REQUIREMENT A =>
Render every line of text in the Dataset entries rows below as a JSON list of strings, one string per line, with blank lines skipped. Leave the pictures out of the answer.

# Sanding sealer for a final finish?



## drushr (Jul 17, 2009)

Sanding sealer for a final finish, Will it last? 

I just started turning pen’s this year and have a few questions about a finish. Will Mylands Cellulose Sanding Sealer for a final finish last very long?
Will it protect the pen from the oils and dirt on your hand?   
I have tried 2 other finishes like WAX and Wipe on Polly with sealer underneath them and they all leave the pen looking and feeling a little different.       

I kind of like the soft feel and soft look that I get after I have applied several coats 6-8 of sealer and sanded with a fine Micro-mesh.


----------



## broitblat (Jul 17, 2009)

I think it depends on what you mean by "last".  I don't think the sanding sealer will protect the wood from hand oils, finger prints, etc.   But I also don't think those things necessarily affect the pen negatively.  Depending on what you are trying to achieve, IMHO, this would be an acceptable way to finish the pen.

  -Barry


----------



## darrenjttu (Jul 17, 2009)

I never apply more than one maybe two coats of sanding sealer.


----------



## ldb2000 (Jul 17, 2009)

As a finish the sanding sealer won't hold up very well . It really is not a finish , it's just meant to fill the grain and seal the wood . Do yourself a favor and learn a good finish , like CA or poly or lacquer or enduro . If you want your hard work to last more then just a few weeks you really don't have a choice . I have tried almost every other kind of finish there is and the best and fastest I have found is CA but the other three work well and are much more durable then any friction finish for pens .


----------



## hunter-27 (Jul 17, 2009)

ldb2000 said:


> As a finish the sanding sealer won't hold up very well . It really is not a finish , it's just meant to fill the grain and seal the wood . Do yourself a favor and learn a good finish , like CA or poly or lacquer or enduro . If you want your hard work to last more then just a few weeks you really don't have a choice . I have tried almost every other kind of finish there is and the best and fastest I have found is CA but the other three work well and are much more durable then any friction finish for pens .


 I second this approch FULLY!


----------



## drushr (Jul 18, 2009)

Thanks for the input guys.  I still have a lot to learn about pen turning and finishing.


----------

(Dataset entries)
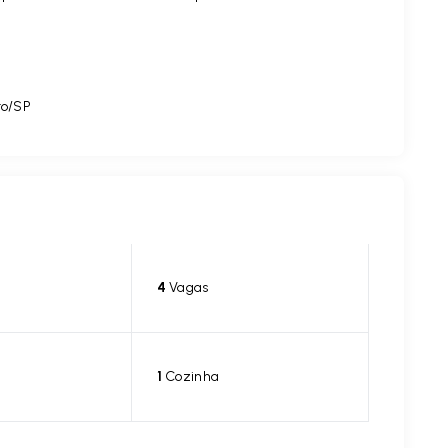
to/SP
4
Vagas
1
Cozinha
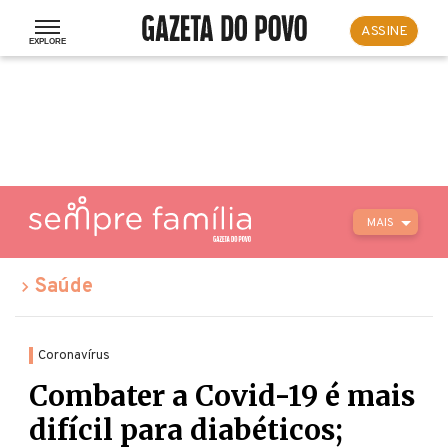
ASSINE
MAIS
Saúde
Coronavírus
Combater a Covid-19 é mais
difícil para diabéticos;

REQUIREMENT B =>
In the forum thread on sanding sealer, which finish does ldb2000 call the best and fastest?

REPLY A =>
[
  "to/SP",
  "4",
  "Vagas",
  "1",
  "Cozinha",
  "ASSINE",
  "MAIS",
  "Saúde",
  "Coronavírus",
  "Combater a Covid-19 é mais",
  "difícil para diabéticos;"
]

REPLY B =>
CA